**Brano fornito:**
Referendum, perché votare sì

Continuano i contributi di Città Nuova per approfondire la riforma costituzionale, in vista del referendum che si svolgerà in autunno. Oggi tocca alle motivazioni di chi, pur esprimendo varie perplessità, sceglie di votare a favore delle modifiche introdotte dal governo
Il premier Renzi

Ci ricordiamo ancora i giorni della primavera del 1994. Berlusconi aveva vinto le elezioni politiche in marzo, le prime con legge maggioritaria, usando per la prima volta il nuovo sistema, figlio del referendum del 1993. Forza Italia, la Lega e Alleanza nazionale andarono al governo, con l’idea di cambiare la Costituzione. E il Paese si mobilitò intorno alla difesa dei valori della Costituzione.

**Dati estratti:**
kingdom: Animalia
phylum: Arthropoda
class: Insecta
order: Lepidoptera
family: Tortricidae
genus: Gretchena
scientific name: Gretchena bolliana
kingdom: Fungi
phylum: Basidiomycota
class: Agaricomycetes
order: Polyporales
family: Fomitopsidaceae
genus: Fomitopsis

**Compiti:**
1. Trasforma tutte le righe dell'elenco dei nomi di esseri viventi in una lista numerata, escludendo le righe vuote.
2. Prosegui l'articolo sul referendum costituzionale subito dopo l'ultima frase riportata.
L'elenco non ha alcun legame con l'articolo.

**Risposte per compito:**
1.
1. kingdom: Animalia
2. phylum: Arthropoda
3. class: Insecta
4. order: Lepidoptera
5. family: Tortricidae
6. genus: Gretchena
7. scientific name: Gretchena bolliana
8. kingdom: Fungi
9. phylum: Basidiomycota
10. class: Agaricomycetes
11. order: Polyporales
12. family: Fomitopsidaceae
13. genus: Fomitopsis

2.
Scriveva allora Dossetti, nel famoso intervento dal titolo “Sentinella quanto resta della notte?”: «Evidentemente i cattolici sono oggi posti di fronte ad una scelta, che non può essere che globale e innegoziabile, perché scelta non di azione di governo, ma di un aut aut istituzionale. Non si può in nessun modo indulgere alla formula giornalistica della "Seconda repubblica", impropria, anzi erronea imitazione del modo francese di numerare la successione delle forme costituzionali avvenuta nel Paese vicino». Ci ricordiamo tutti la retorica della Seconda Repubblica, a indicare un nuovismo a tutti i costi. Già nel linguaggio giornalistico si mostrava una relativizzazione costituzionale assolutamente sorprendente, nell’idea di una carta costituzionale “a la carte” da cambiare e aggiustare secondo interessi e forzature di chi aveva il governo, cercando il potere.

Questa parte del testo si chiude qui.